■ **To-do item**: Pick out each line below that contains the word "from" and copy those lines in full.

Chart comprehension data

<<<<

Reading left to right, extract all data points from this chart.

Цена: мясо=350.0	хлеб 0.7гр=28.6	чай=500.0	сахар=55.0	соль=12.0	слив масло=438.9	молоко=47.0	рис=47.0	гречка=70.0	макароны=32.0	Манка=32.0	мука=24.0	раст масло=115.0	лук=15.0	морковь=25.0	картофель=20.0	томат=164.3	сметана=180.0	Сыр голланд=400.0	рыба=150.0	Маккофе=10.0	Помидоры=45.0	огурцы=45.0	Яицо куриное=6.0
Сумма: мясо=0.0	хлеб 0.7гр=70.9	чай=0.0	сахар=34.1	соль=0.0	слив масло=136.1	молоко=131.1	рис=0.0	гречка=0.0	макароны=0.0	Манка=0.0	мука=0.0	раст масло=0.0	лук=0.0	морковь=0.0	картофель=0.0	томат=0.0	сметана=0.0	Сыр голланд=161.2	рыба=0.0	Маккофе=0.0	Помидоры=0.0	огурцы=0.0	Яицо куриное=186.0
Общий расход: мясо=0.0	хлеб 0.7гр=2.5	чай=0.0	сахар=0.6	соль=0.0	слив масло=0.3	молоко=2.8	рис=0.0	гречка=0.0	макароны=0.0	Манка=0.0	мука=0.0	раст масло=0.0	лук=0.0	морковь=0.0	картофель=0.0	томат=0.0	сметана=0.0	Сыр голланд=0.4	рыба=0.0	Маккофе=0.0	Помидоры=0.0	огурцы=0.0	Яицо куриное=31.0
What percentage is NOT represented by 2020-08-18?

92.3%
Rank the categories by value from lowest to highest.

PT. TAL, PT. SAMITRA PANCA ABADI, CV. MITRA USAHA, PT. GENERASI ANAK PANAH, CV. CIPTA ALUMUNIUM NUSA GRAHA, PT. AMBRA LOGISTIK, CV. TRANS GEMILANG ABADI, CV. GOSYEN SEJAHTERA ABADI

>>>>

■ **Solved exercise**:
Reading left to right, extract all data points from this chart.
Rank the categories by value from lowest to highest.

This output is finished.